For the first time ever, I skipped class. I found myself curled up against Quil's side as he tried to explain the apparent hatred his dad had for me. I felt very stupid for not recognizing it earlier, too. I'd met Quil's dad on multiple occasions and I'd never gotten anything but a perhaps indifferent vibe.
"It's not you personally, I don't think," he began.
I snorted. Yeah, wanting me to move across the country, away from his son who was linked to me, wasn't personal. Ha! No, I didn't have sarcasm problems at all.
He smiled a tad bit, "Okay, fine, maybe it is. But it wasn't about your personality or anything. He's scared. When you were little, he was scared you'd talk about us. He didn't want the secret out. That must be why he sent told your mom it was best to go. He probably called your mom when he found out you were back. She scares him because of what she can do if she tells people about us."
I glowered into my comforter. That was a bullshit reason! It was stupid and I hated it and it was….stupid. The worst thing about it, however, was that I could kind of understand where Quil's dad was coming from. He was trying to protect them. I refused to say anything—honestly unsure of what to say.
I felt Quil's head turn toward mine, worried at my silence I'd imagine, when there was a knock at the door. He immediately scooted a few inches away.
Robert amusedly shook his head, "Quil, I'm her stepdad, not stupid. Her mom isn't with me. Don't worry." Smirking slightly, he nodded at me, "Resume the position."
I laughed at that and snuggled into his side more. Robert actually seemed more comfortable after we were again. He stepped further into the room. "We're going home now. She's going to leave you be, Claire. I don't know everything, but I think she just wants to move on. I think this is the last straw. You're beyond her reach."
I nodded. I understood the feeling when it was associated with her. The only thing more painful than hating her so much was realizing just how much she returned the feeling to me. I suddenly wished we could go back and have a different relationship…although, that would mean probably not meeting Quil.
Life did weird things. Some things sucked but they led to great, life changing things. I think I was okay with going with the flow and finding out what happened, now that I had Quil. I smiled up at him suddenly at my thoughts and kissed him on the cheek.
This seemed to make Robert happy. He understood my mom and I probably were never going to have that suburbia mom-daughter relationship. He was just happy I had someone to be with me and love me. He walked closer and I rose and gave him a genuine hug. I was lucky to have him. He kissed my temple with a smile, "Come home for Christmas sometime, though. Bring him, too."

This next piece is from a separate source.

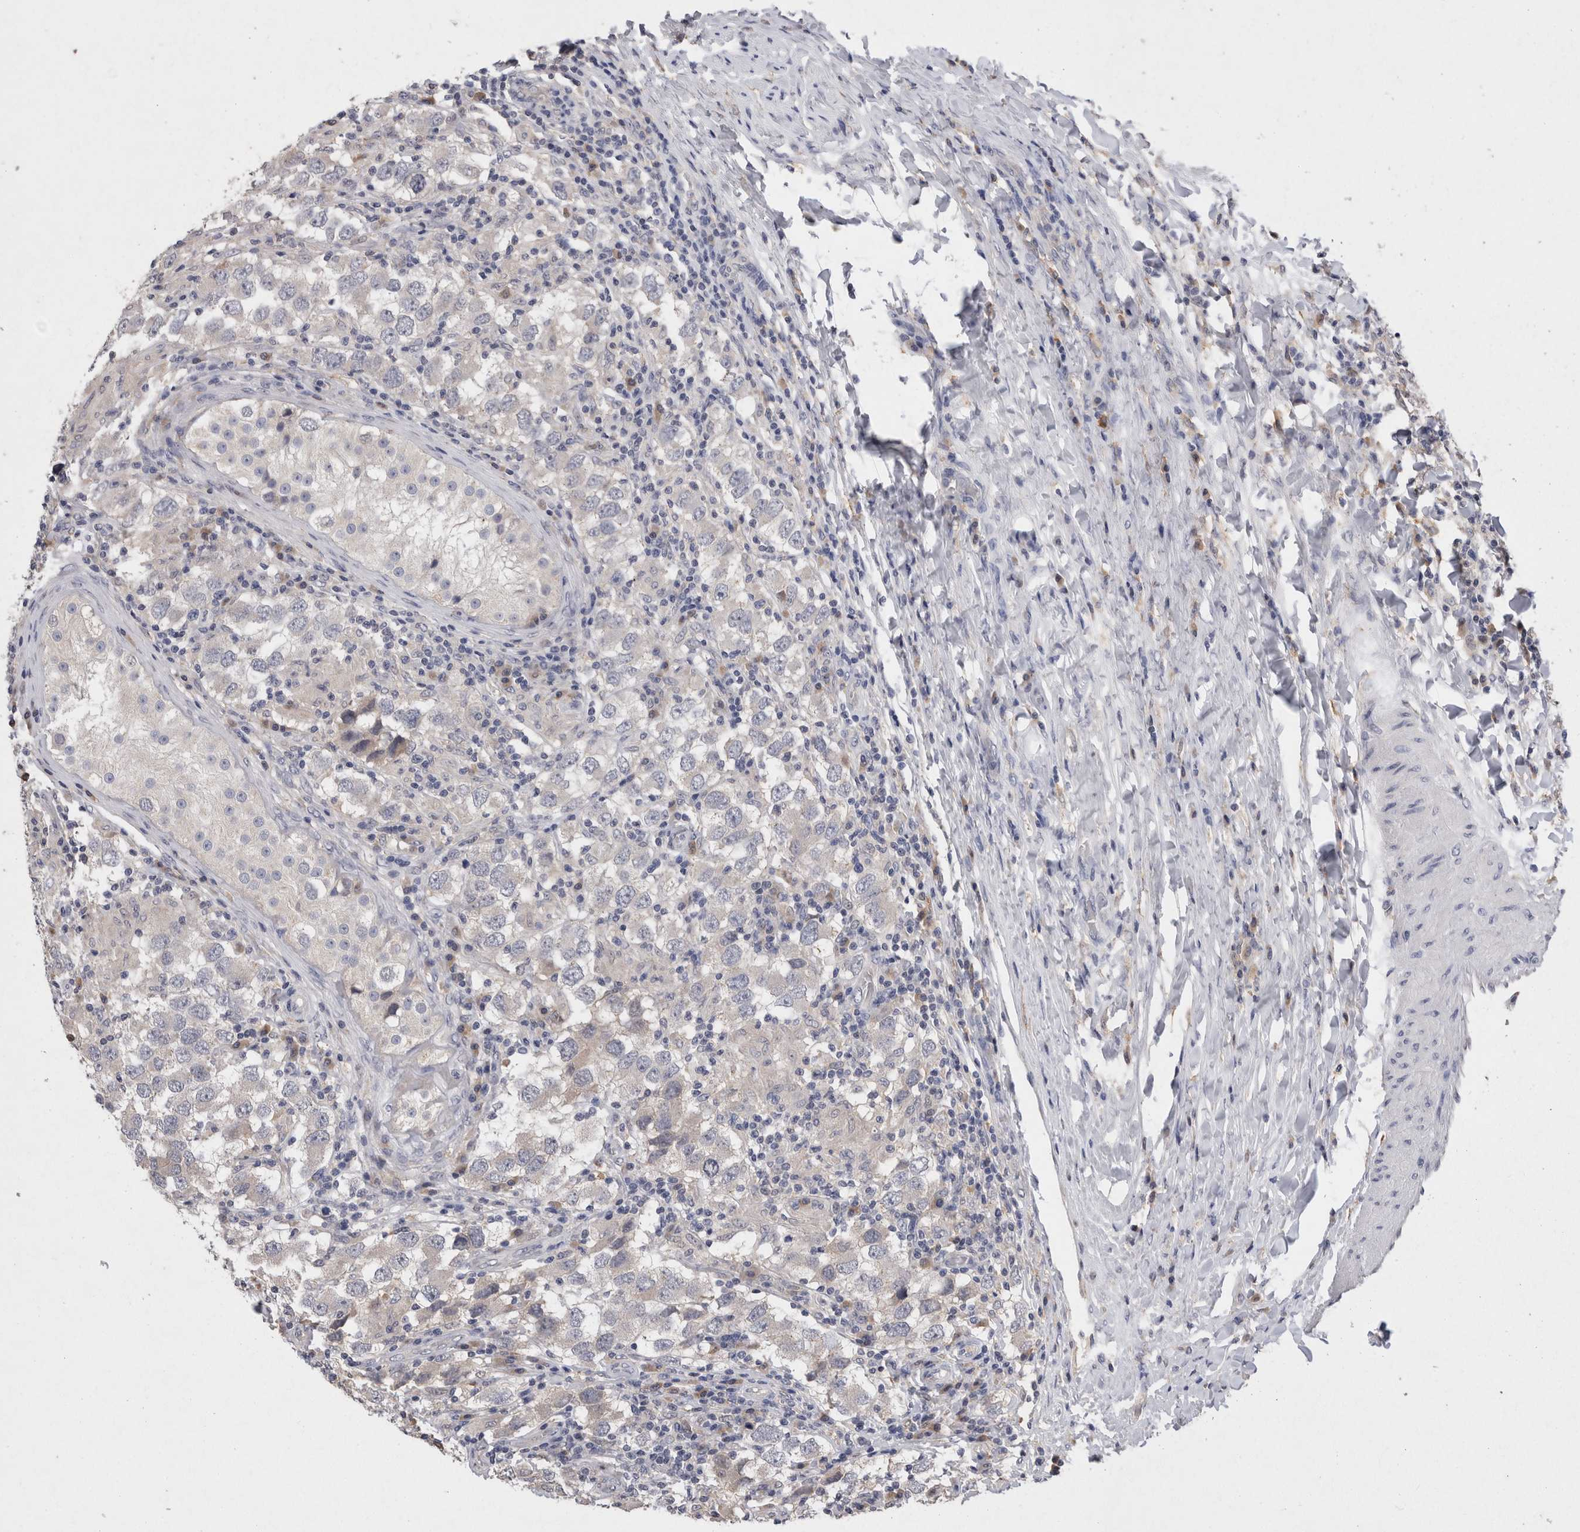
{"staining": {"intensity": "negative", "quantity": "none", "location": "none"}, "tissue": "testis cancer", "cell_type": "Tumor cells", "image_type": "cancer", "snomed": [{"axis": "morphology", "description": "Carcinoma, Embryonal, NOS"}, {"axis": "topography", "description": "Testis"}], "caption": "Embryonal carcinoma (testis) was stained to show a protein in brown. There is no significant expression in tumor cells. (DAB (3,3'-diaminobenzidine) immunohistochemistry (IHC) visualized using brightfield microscopy, high magnification).", "gene": "VSIG4", "patient": {"sex": "male", "age": 21}}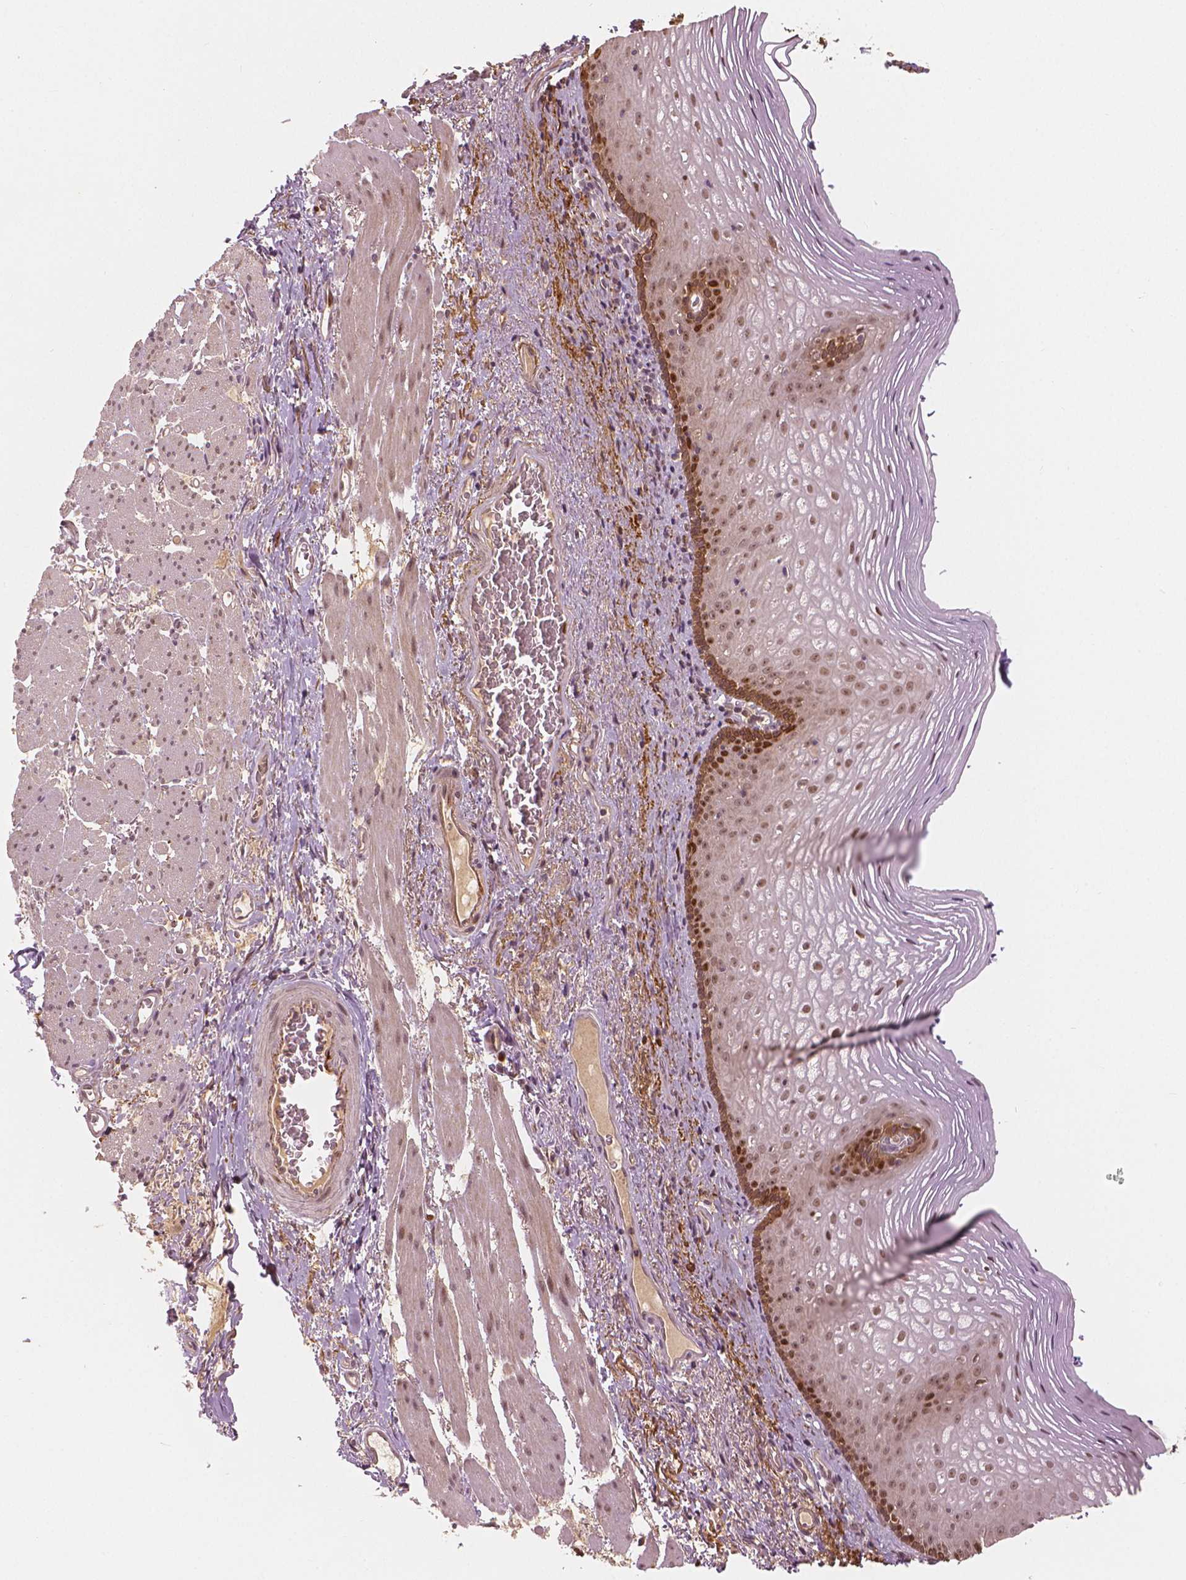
{"staining": {"intensity": "strong", "quantity": "25%-75%", "location": "nuclear"}, "tissue": "esophagus", "cell_type": "Squamous epithelial cells", "image_type": "normal", "snomed": [{"axis": "morphology", "description": "Normal tissue, NOS"}, {"axis": "topography", "description": "Esophagus"}], "caption": "A brown stain labels strong nuclear staining of a protein in squamous epithelial cells of unremarkable esophagus.", "gene": "NSD2", "patient": {"sex": "male", "age": 76}}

He shook Quil's hand and then said good-bye.
As the door closed and I let out a contented sigh with my arms wrapped around Quil's middle, he looked at me with clear bewilderment. Suddenly giggling, I grinned up at him, "Think you can deal with one of your girlfriend's parents hating you?"
He grinned back down at me, "If you can."
"We'll see," I teased before finding myself being mercilessly tickled. "Quil! Quil, stop it!"
He just laughed and I loved him anyways.